(Entries drawn from a collection)

::::

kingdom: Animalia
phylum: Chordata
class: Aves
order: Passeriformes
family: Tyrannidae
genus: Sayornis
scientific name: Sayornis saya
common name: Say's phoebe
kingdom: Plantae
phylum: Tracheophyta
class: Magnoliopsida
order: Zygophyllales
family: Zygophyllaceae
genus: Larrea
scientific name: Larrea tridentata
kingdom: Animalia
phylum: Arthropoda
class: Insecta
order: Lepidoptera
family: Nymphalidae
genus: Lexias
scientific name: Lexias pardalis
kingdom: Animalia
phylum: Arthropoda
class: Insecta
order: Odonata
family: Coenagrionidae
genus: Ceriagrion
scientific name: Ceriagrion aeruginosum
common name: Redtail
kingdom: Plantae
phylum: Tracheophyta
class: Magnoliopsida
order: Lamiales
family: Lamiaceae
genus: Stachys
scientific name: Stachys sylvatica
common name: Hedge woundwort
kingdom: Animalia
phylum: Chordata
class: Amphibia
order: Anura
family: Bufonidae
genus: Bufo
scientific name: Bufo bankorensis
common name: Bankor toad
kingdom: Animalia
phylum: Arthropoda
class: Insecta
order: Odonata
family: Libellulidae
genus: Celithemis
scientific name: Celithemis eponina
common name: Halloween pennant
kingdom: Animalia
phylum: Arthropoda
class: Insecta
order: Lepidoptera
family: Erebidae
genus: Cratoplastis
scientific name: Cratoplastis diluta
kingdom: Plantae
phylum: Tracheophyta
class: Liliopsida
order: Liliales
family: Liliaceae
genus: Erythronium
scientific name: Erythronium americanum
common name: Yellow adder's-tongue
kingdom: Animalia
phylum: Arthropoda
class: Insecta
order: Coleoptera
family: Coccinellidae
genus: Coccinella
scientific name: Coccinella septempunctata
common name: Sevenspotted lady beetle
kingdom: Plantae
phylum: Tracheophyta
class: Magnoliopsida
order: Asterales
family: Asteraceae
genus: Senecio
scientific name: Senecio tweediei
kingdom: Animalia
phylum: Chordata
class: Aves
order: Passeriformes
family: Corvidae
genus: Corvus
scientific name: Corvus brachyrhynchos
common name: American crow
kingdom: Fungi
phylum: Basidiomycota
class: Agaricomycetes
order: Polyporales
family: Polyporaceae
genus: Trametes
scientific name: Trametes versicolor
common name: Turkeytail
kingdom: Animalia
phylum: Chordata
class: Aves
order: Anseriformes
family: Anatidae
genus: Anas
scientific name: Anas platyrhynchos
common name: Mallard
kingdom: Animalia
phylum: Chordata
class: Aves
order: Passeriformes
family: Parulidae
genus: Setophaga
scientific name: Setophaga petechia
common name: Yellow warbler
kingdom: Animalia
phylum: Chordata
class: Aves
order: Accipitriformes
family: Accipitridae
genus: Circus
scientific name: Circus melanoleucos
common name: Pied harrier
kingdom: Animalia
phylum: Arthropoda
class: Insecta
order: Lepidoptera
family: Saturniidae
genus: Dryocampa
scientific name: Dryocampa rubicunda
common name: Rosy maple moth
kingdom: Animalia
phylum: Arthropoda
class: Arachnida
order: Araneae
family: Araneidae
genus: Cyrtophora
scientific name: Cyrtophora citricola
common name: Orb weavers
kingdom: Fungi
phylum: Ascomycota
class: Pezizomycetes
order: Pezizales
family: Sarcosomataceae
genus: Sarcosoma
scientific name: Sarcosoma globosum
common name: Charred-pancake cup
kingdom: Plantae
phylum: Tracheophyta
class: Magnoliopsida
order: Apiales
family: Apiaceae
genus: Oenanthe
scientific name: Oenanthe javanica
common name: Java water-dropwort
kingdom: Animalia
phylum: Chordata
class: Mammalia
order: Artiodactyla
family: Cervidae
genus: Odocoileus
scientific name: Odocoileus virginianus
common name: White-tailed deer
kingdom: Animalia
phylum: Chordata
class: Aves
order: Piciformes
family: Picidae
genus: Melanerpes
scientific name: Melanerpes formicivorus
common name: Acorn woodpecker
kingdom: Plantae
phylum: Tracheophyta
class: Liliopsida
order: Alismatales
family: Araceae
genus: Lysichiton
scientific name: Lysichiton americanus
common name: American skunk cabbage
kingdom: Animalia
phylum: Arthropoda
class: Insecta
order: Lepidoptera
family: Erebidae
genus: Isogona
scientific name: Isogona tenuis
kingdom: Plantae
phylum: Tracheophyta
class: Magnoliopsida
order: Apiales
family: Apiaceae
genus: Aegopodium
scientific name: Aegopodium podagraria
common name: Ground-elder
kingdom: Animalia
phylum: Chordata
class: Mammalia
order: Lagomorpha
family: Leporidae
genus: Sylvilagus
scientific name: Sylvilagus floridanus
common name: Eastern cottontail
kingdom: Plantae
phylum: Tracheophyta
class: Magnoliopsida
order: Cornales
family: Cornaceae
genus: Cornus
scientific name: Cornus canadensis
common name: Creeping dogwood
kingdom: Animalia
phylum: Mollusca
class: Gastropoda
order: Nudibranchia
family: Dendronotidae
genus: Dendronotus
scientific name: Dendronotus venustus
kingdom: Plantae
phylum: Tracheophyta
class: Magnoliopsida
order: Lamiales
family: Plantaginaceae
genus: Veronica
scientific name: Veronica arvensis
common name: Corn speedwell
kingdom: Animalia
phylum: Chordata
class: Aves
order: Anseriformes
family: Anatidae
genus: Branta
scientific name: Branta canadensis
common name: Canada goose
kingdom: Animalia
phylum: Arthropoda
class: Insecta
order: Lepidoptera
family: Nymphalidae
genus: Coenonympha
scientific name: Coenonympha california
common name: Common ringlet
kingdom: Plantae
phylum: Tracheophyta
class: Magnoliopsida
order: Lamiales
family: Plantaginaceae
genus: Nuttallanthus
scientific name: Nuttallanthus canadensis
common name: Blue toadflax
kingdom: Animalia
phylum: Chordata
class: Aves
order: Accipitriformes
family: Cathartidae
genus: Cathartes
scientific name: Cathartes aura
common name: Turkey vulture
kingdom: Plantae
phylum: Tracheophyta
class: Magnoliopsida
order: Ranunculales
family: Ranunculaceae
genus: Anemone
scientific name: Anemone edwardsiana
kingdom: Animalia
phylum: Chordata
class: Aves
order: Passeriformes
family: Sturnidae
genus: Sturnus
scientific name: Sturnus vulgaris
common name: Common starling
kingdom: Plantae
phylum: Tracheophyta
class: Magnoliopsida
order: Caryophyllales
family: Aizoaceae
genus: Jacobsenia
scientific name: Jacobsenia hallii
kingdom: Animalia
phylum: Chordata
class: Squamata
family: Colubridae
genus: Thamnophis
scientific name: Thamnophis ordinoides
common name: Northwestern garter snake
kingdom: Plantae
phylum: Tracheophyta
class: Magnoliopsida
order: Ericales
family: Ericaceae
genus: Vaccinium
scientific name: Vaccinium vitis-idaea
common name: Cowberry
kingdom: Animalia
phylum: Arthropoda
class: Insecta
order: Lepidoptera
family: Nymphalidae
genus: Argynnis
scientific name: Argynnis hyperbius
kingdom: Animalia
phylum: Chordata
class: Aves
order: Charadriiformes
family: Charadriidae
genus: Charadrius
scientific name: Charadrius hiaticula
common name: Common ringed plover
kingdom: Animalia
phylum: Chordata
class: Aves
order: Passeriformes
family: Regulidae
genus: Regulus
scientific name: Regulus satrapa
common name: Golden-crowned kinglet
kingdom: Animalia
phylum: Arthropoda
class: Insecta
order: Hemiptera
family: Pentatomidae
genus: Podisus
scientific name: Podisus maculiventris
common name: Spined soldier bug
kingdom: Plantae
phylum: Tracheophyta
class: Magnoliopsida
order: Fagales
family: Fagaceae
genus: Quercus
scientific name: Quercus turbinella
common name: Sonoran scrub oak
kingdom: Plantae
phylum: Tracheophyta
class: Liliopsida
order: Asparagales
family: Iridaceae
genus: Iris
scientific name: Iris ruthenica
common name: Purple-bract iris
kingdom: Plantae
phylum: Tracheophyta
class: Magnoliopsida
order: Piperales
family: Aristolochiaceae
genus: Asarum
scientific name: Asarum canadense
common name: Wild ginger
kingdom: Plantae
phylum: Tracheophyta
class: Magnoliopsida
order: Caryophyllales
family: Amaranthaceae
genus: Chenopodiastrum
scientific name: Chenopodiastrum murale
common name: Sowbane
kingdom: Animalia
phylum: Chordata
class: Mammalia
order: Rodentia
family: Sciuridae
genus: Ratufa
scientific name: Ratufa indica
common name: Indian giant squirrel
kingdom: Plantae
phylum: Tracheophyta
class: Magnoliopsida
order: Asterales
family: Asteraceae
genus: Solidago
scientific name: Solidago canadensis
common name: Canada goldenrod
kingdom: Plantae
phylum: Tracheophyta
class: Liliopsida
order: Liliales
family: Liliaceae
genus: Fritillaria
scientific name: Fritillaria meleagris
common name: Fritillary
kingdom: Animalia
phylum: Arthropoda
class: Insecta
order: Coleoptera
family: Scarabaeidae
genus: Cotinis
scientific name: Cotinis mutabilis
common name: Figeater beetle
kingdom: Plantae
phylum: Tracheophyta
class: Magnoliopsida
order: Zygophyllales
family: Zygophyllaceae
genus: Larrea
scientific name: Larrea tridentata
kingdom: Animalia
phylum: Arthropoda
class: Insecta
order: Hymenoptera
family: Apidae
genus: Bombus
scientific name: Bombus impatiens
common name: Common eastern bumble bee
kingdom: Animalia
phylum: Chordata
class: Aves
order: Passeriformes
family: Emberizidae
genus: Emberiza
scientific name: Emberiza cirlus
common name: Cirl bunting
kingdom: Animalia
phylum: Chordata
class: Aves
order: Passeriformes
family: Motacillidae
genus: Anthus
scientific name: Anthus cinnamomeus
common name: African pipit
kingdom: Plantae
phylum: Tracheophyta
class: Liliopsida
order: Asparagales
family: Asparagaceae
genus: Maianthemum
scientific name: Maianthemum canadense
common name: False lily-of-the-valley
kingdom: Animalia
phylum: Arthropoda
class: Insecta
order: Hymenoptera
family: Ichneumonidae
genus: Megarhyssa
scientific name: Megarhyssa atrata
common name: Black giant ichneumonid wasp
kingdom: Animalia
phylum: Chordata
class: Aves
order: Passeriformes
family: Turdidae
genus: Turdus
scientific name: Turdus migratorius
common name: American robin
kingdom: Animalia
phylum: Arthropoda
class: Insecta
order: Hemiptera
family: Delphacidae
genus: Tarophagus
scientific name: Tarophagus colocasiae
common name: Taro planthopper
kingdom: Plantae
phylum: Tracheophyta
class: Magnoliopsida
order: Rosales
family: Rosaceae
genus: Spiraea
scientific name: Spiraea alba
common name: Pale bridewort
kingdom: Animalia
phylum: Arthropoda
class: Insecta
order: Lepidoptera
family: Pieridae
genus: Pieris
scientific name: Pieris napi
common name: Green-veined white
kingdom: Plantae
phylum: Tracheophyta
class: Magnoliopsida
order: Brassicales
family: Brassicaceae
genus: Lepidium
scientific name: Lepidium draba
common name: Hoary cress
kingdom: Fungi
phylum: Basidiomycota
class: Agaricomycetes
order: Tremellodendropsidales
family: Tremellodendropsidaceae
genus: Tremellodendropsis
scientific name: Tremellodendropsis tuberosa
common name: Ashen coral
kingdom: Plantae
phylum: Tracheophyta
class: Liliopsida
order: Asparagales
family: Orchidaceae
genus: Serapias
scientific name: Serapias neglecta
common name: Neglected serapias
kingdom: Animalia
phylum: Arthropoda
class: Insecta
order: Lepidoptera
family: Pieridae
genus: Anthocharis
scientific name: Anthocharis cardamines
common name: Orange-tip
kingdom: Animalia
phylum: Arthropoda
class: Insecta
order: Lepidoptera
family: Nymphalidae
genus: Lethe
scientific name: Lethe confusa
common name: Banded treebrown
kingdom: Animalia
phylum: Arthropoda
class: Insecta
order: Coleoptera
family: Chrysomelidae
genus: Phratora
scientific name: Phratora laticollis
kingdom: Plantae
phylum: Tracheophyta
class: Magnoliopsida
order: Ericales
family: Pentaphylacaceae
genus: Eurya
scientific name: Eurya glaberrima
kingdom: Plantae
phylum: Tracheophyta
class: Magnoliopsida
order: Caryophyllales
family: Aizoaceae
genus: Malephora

::::

Write down the rows again without any change, starting at the very first line and continuing through the line that contains "genus: Celithemis", with both of those lines included.

*SOLUTION TO THIS EXERCISE*:
kingdom: Animalia
phylum: Chordata
class: Aves
order: Passeriformes
family: Tyrannidae
genus: Sayornis
scientific name: Sayornis saya
common name: Say's phoebe
kingdom: Plantae
phylum: Tracheophyta
class: Magnoliopsida
order: Zygophyllales
family: Zygophyllaceae
genus: Larrea
scientific name: Larrea tridentata
kingdom: Animalia
phylum: Arthropoda
class: Insecta
order: Lepidoptera
family: Nymphalidae
genus: Lexias
scientific name: Lexias pardalis
kingdom: Animalia
phylum: Arthropoda
class: Insecta
order: Odonata
family: Coenagrionidae
genus: Ceriagrion
scientific name: Ceriagrion aeruginosum
common name: Redtail
kingdom: Plantae
phylum: Tracheophyta
class: Magnoliopsida
order: Lamiales
family: Lamiaceae
genus: Stachys
scientific name: Stachys sylvatica
common name: Hedge woundwort
kingdom: Animalia
phylum: Chordata
class: Amphibia
order: Anura
family: Bufonidae
genus: Bufo
scientific name: Bufo bankorensis
common name: Bankor toad
kingdom: Animalia
phylum: Arthropoda
class: Insecta
order: Odonata
family: Libellulidae
genus: Celithemis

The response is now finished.